### Text section
Wednesday, January 11, 2012

Past Her Time by Melissa Jarvis

TITLE: Past Her Time
AUTHOR: Melissa Jarvis
PUBLISHER: Siren-Bookstrand
LENGTH: Novel (roughly 81k)
GENRE: Time travel romance
COST: $5.50

As an agent for the Lineage, Alex’s job is to correct anomalies in the timeline without interfering with anything else. Being placed in 1793 Revolutionary France isn’t her favorite assignment, though. She hates the stuffiness, and the etiquette, and having to play the simpering female, but a job is a job…at least until she runs into an Englishman with an unknown connection to the man she’s supposed to save from the guillotine…

I’ll be honest. Even though I’ve had this book since its release last summer, I’ve been reluctant to try it due to its publisher. That was a trifle unfair. Though it might look like it on the surface, Siren does actually publish more than the outrageous ménages I associate with them. This certainly could’ve been published by any number of other e-pubs just as easily.

It’s a time travel romance about Alex, a woman from the 21st century who works for an agency called the Lineage. Her job is to correct anomalies in the timeline without interfering in local events beyond what she’s instructed to. Her latest has her in Revolutionary France where her mission is to prevent a man named Fontaine from getting executed before his time. In a chance encounter, she meets Englishman Gabriel Huntington and quickly learns that he’s an associate of Fontaine’s. Since he has appeared nowhere in her brief, she keeps tabs on him, hoping to use that connection to get to Fontaine. It works too well. She soon learns Gabriel also helps to rescue people from the guillotine, which casts him in an entirely different light than she was expecting. For his part, Alex – or Alexandra, as he knows her – is different than any other woman he’s ever met, able to see through his pretenses, keeping him on his toes. Their chemistry sparks early on, but the rules of her assignment are clear. No involvement. She’s just having problems actually obeying them.

I do love a good time travel, and combined with how I was feeling guilty about shuttling this to my TBR for so long just because of its publisher, I was determined to stick this one out. It wasn’t easy in the beginning. The first chapter was good – tense, action-driven, sympathetic characters. But the first bit of exposition that occurred on Alex’s purpose, with her interaction with her partner Banderan, threw me into a tailspin. She specifically says this is their fourth assignment for the Lineage. Her partner considers her a rookie still. Yet, very soon after (in the same scene), there are allusions to a time when she broke cover and her claim it was one of only a few, the large number of broken hearts Banderan has left behind, as well as blatantly saying she’d been working with him for years. I couldn’t sort that out in my head. They’d had four assignments, and worked together for years? It could only be an editorial inconsistency, I thought, and debated giving up then. If there was such a blatant mistake that early on, it didn’t bode well for the book.
######
### Information supplied
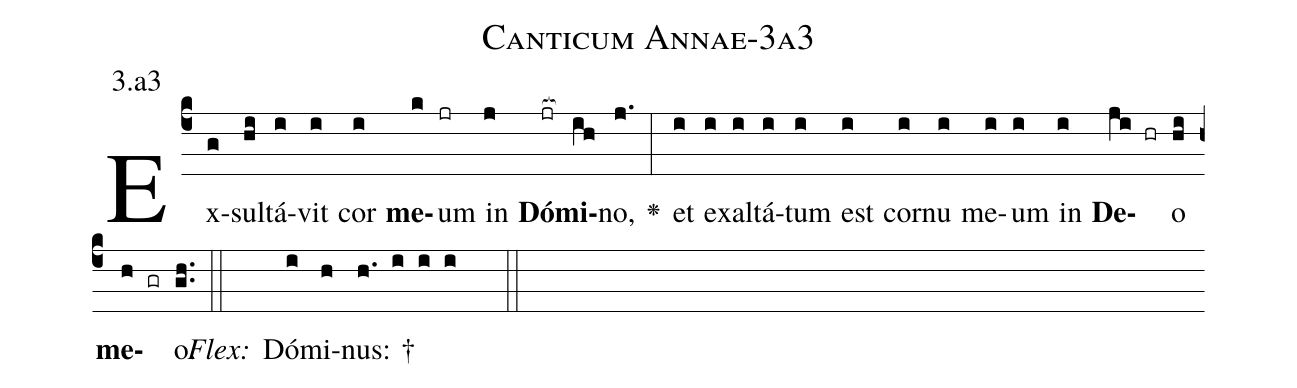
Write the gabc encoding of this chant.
######
*Short exercise 1*:
Rewrite the paragraph of the review beginning "It's a time travel romance about Alex" as a short bulleted list that keeps its main facts.
*Short exercise 2*:
Please answer these questions from the review, one line each:
(a) Who is the book's publisher?
(b) In what year is Alex placed in Revolutionary France?
(c) What is the name of Alex's partner?
*Short exercise 3*:
Carry on with the review of Past Her Time, starting after its final sentence.

*Result 1*:
- Alex, a woman from the 21st century, works for an agency called the Lineage, correcting anomalies in the timeline without interfering in local events beyond her instructions.
- Her latest mission places her in Revolutionary France, where she must keep a man named Fontaine from being executed before his time.
- By chance she meets Englishman Gabriel Huntington, an associate of Fontaine's who is absent from her brief, and she keeps tabs on him to reach Fontaine.
- She learns Gabriel also rescues people from the guillotine, which changes how she sees him.
- To Gabriel, Alexandra is unlike any woman he has met: she sees through his pretenses and keeps him on his toes.
- Their chemistry sparks early, but her assignment forbids involvement, and she struggles to obey that rule.

*Result 2*:
(a) Siren-Bookstrand
(b) 1793
(c) Banderan

*Result 3*:
However, I decided to persevere. Eventually, I decided an assignment was a blanket term meant to apply to being placed in a specific time period, and that each anomaly they corrected within it was something else entirely. That was the only way to justify the inconsistency. That rationalization seemed to fit with what I was reading, and soon, I could let go my mistrust of the book to slip into the story.

The fact that it was action-packed helped. It wasn’t always clean – there were time and scene shifts within chapters that felt inorganic and jumpy – but it always moved the story forward. I also liked the characters enough to see it through. Neither one was anywhere near as smart as they thought they were – a couple times Alex made such stupid mistakes, it was hard to believe she’d been an agent for years – but they really did have some chemistry, and I was intensely curious about how it would get resolved.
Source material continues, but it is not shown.